Without any of the pictures, transcribe all the lines below exactly.

** Opening Material for the task block **

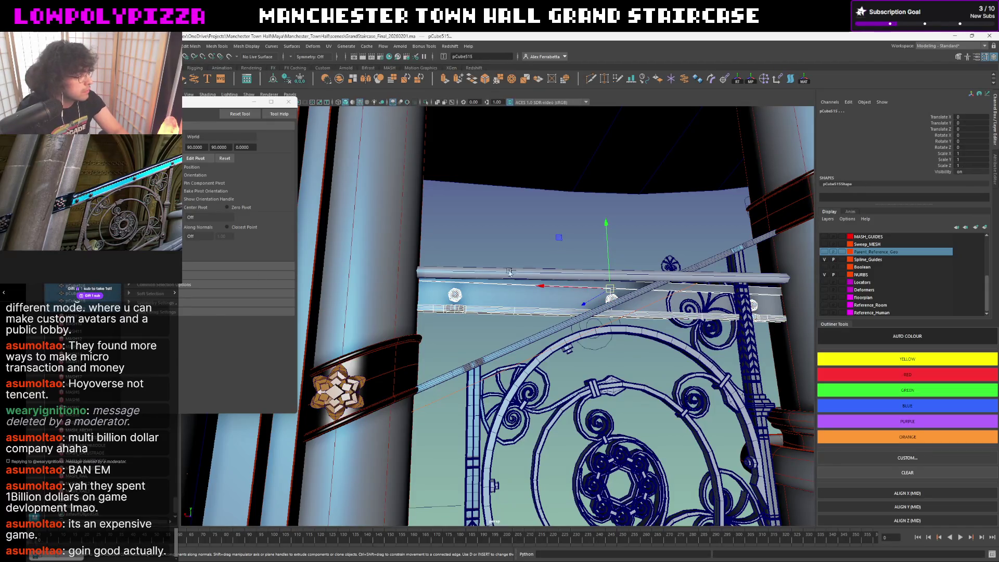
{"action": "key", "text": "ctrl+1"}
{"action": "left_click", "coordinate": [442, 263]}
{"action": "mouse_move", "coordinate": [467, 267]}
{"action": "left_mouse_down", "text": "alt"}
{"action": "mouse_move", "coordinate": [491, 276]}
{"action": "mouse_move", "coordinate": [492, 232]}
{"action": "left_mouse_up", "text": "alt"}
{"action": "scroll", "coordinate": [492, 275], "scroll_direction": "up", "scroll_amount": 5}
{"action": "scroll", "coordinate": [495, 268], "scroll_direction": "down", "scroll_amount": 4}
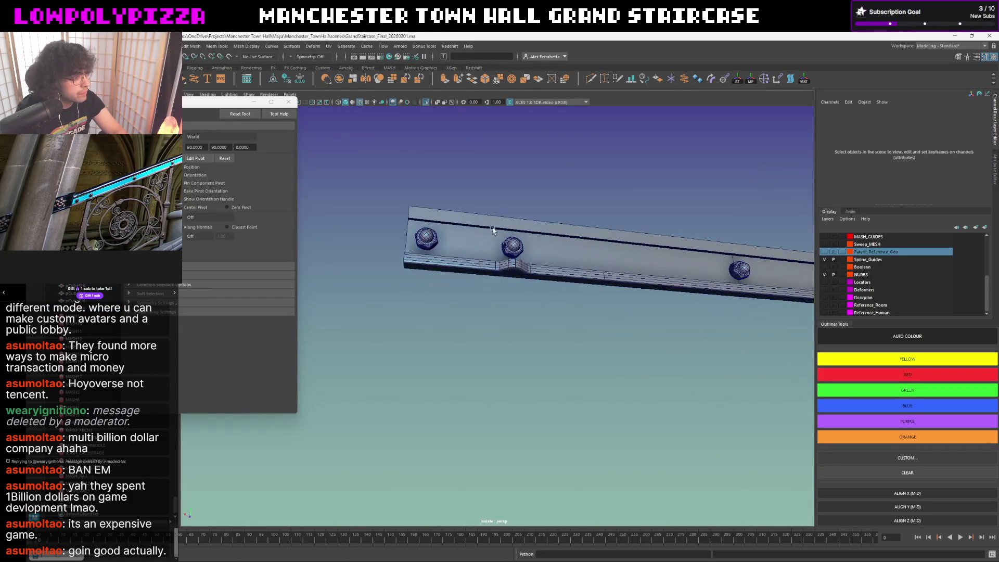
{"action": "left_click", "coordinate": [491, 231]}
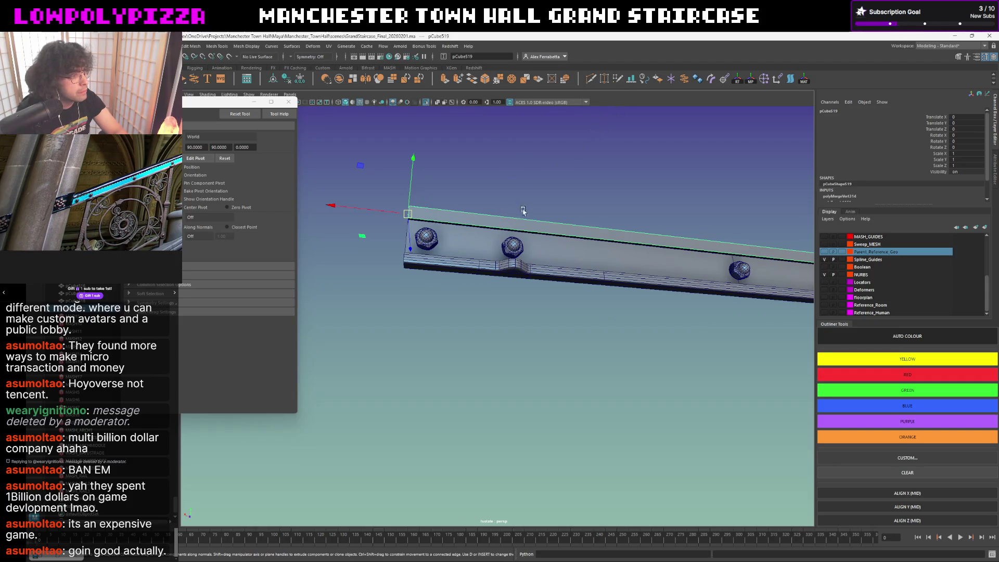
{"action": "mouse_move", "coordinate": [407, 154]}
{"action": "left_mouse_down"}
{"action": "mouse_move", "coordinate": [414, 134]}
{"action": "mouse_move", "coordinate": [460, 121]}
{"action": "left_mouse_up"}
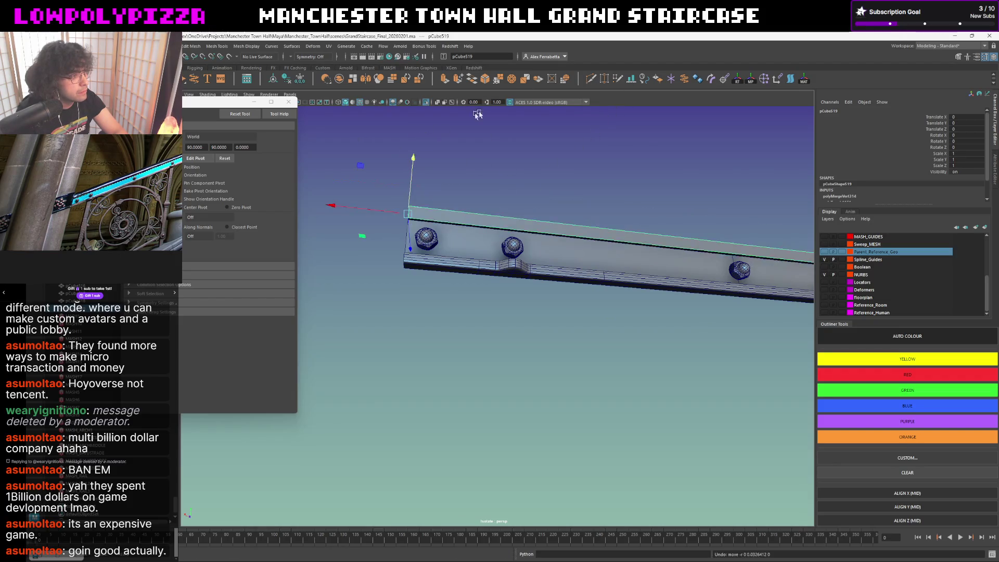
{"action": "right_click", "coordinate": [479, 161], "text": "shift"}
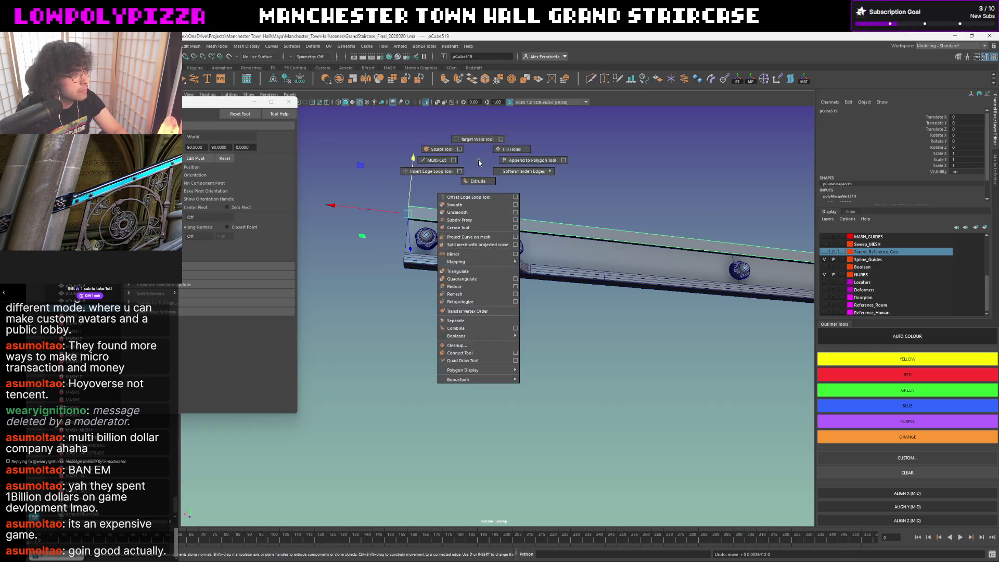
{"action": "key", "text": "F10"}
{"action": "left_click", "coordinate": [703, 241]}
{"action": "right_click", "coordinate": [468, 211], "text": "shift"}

** Closing Material for the task block **

Output of the exercise:
{"action": "key", "text": "ctrl+1"}
{"action": "left_click", "coordinate": [442, 263]}
{"action": "mouse_move", "coordinate": [467, 267]}
{"action": "left_mouse_down", "text": "alt"}
{"action": "mouse_move", "coordinate": [491, 276]}
{"action": "mouse_move", "coordinate": [492, 232]}
{"action": "left_mouse_up", "text": "alt"}
{"action": "scroll", "coordinate": [492, 275], "scroll_direction": "up", "scroll_amount": 5}
{"action": "scroll", "coordinate": [495, 268], "scroll_direction": "down", "scroll_amount": 4}
{"action": "left_click", "coordinate": [491, 231]}
{"action": "mouse_move", "coordinate": [407, 154]}
{"action": "left_mouse_down"}
{"action": "mouse_move", "coordinate": [414, 134]}
{"action": "mouse_move", "coordinate": [460, 121]}
{"action": "left_mouse_up"}
{"action": "right_click", "coordinate": [479, 161], "text": "shift"}
{"action": "key", "text": "F10"}
{"action": "left_click", "coordinate": [703, 241]}
{"action": "right_click", "coordinate": [468, 211], "text": "shift"}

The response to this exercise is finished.